__STATED GOAL__
Revise the records below so that every "scientific name" becomes "binomial name", and leave everything else unchanged.

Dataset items

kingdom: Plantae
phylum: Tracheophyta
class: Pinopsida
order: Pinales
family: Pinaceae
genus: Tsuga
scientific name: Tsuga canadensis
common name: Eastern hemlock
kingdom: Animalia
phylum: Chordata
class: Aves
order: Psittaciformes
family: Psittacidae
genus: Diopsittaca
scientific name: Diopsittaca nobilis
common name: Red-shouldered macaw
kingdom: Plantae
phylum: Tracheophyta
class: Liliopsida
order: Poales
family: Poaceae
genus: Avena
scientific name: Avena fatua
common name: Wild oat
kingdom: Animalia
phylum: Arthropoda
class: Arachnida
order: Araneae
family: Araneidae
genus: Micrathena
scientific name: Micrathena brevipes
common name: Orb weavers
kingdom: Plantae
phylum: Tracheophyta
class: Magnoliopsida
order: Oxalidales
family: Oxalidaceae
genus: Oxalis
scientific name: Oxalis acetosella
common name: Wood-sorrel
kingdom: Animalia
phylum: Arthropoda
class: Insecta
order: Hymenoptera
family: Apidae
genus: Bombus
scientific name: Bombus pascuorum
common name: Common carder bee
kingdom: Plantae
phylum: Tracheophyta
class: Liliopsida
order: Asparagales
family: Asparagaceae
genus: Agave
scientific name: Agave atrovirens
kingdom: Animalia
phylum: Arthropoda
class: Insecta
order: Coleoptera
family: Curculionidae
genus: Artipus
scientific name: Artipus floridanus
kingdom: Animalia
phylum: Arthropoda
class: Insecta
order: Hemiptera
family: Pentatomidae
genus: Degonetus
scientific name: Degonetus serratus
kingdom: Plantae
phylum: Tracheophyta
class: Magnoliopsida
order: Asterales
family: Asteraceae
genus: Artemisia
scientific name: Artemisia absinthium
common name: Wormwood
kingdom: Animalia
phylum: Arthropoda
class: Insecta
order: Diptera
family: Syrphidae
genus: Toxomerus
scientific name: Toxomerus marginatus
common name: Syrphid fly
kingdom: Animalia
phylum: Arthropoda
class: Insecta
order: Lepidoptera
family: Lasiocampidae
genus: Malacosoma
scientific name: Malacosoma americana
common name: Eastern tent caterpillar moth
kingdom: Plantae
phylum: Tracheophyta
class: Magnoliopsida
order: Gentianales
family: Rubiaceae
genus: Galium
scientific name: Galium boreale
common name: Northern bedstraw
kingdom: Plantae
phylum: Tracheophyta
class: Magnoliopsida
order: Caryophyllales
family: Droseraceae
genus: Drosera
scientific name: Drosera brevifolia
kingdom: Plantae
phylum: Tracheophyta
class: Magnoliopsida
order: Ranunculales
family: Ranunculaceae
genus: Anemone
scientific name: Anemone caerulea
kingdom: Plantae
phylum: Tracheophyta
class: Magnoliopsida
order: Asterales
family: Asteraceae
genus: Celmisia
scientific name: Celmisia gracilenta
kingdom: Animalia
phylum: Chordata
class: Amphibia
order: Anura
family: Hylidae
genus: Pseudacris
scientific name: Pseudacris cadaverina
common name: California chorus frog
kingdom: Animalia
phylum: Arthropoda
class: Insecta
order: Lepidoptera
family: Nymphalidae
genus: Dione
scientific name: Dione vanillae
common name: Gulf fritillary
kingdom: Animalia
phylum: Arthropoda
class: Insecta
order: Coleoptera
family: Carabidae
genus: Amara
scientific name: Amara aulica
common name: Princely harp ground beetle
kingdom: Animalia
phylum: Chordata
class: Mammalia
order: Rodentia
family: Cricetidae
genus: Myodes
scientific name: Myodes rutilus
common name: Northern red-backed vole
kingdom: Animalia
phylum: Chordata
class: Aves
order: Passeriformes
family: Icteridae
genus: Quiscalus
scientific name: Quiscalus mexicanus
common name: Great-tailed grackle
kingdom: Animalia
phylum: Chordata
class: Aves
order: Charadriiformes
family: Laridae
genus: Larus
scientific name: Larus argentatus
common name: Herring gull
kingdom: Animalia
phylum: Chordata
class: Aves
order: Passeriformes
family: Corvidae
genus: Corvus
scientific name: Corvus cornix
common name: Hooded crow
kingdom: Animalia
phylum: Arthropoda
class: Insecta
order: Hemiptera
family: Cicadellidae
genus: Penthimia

__RESPONSE__
kingdom: Plantae
phylum: Tracheophyta
class: Pinopsida
order: Pinales
family: Pinaceae
genus: Tsuga
binomial name: Tsuga canadensis
common name: Eastern hemlock
kingdom: Animalia
phylum: Chordata
class: Aves
order: Psittaciformes
family: Psittacidae
genus: Diopsittaca
binomial name: Diopsittaca nobilis
common name: Red-shouldered macaw
kingdom: Plantae
phylum: Tracheophyta
class: Liliopsida
order: Poales
family: Poaceae
genus: Avena
binomial name: Avena fatua
common name: Wild oat
kingdom: Animalia
phylum: Arthropoda
class: Arachnida
order: Araneae
family: Araneidae
genus: Micrathena
binomial name: Micrathena brevipes
common name: Orb weavers
kingdom: Plantae
phylum: Tracheophyta
class: Magnoliopsida
order: Oxalidales
family: Oxalidaceae
genus: Oxalis
binomial name: Oxalis acetosella
common name: Wood-sorrel
kingdom: Animalia
phylum: Arthropoda
class: Insecta
order: Hymenoptera
family: Apidae
genus: Bombus
binomial name: Bombus pascuorum
common name: Common carder bee
kingdom: Plantae
phylum: Tracheophyta
class: Liliopsida
order: Asparagales
family: Asparagaceae
genus: Agave
binomial name: Agave atrovirens
kingdom: Animalia
phylum: Arthropoda
class: Insecta
order: Coleoptera
family: Curculionidae
genus: Artipus
binomial name: Artipus floridanus
kingdom: Animalia
phylum: Arthropoda
class: Insecta
order: Hemiptera
family: Pentatomidae
genus: Degonetus
binomial name: Degonetus serratus
kingdom: Plantae
phylum: Tracheophyta
class: Magnoliopsida
order: Asterales
family: Asteraceae
genus: Artemisia
binomial name: Artemisia absinthium
common name: Wormwood
kingdom: Animalia
phylum: Arthropoda
class: Insecta
order: Diptera
family: Syrphidae
genus: Toxomerus
binomial name: Toxomerus marginatus
common name: Syrphid fly
kingdom: Animalia
phylum: Arthropoda
class: Insecta
order: Lepidoptera
family: Lasiocampidae
genus: Malacosoma
binomial name: Malacosoma americana
common name: Eastern tent caterpillar moth
kingdom: Plantae
phylum: Tracheophyta
class: Magnoliopsida
order: Gentianales
family: Rubiaceae
genus: Galium
binomial name: Galium boreale
common name: Northern bedstraw
kingdom: Plantae
phylum: Tracheophyta
class: Magnoliopsida
order: Caryophyllales
family: Droseraceae
genus: Drosera
binomial name: Drosera brevifolia
kingdom: Plantae
phylum: Tracheophyta
class: Magnoliopsida
order: Ranunculales
family: Ranunculaceae
genus: Anemone
binomial name: Anemone caerulea
kingdom: Plantae
phylum: Tracheophyta
class: Magnoliopsida
order: Asterales
family: Asteraceae
genus: Celmisia
binomial name: Celmisia gracilenta
kingdom: Animalia
phylum: Chordata
class: Amphibia
order: Anura
family: Hylidae
genus: Pseudacris
binomial name: Pseudacris cadaverina
common name: California chorus frog
kingdom: Animalia
phylum: Arthropoda
class: Insecta
order: Lepidoptera
family: Nymphalidae
genus: Dione
binomial name: Dione vanillae
common name: Gulf fritillary
kingdom: Animalia
phylum: Arthropoda
class: Insecta
order: Coleoptera
family: Carabidae
genus: Amara
binomial name: Amara aulica
common name: Princely harp ground beetle
kingdom: Animalia
phylum: Chordata
class: Mammalia
order: Rodentia
family: Cricetidae
genus: Myodes
binomial name: Myodes rutilus
common name: Northern red-backed vole
kingdom: Animalia
phylum: Chordata
class: Aves
order: Passeriformes
family: Icteridae
genus: Quiscalus
binomial name: Quiscalus mexicanus
common name: Great-tailed grackle
kingdom: Animalia
phylum: Chordata
class: Aves
order: Charadriiformes
family: Laridae
genus: Larus
binomial name: Larus argentatus
common name: Herring gull
kingdom: Animalia
phylum: Chordata
class: Aves
order: Passeriformes
family: Corvidae
genus: Corvus
binomial name: Corvus cornix
common name: Hooded crow
kingdom: Animalia
phylum: Arthropoda
class: Insecta
order: Hemiptera
family: Cicadellidae
genus: Penthimia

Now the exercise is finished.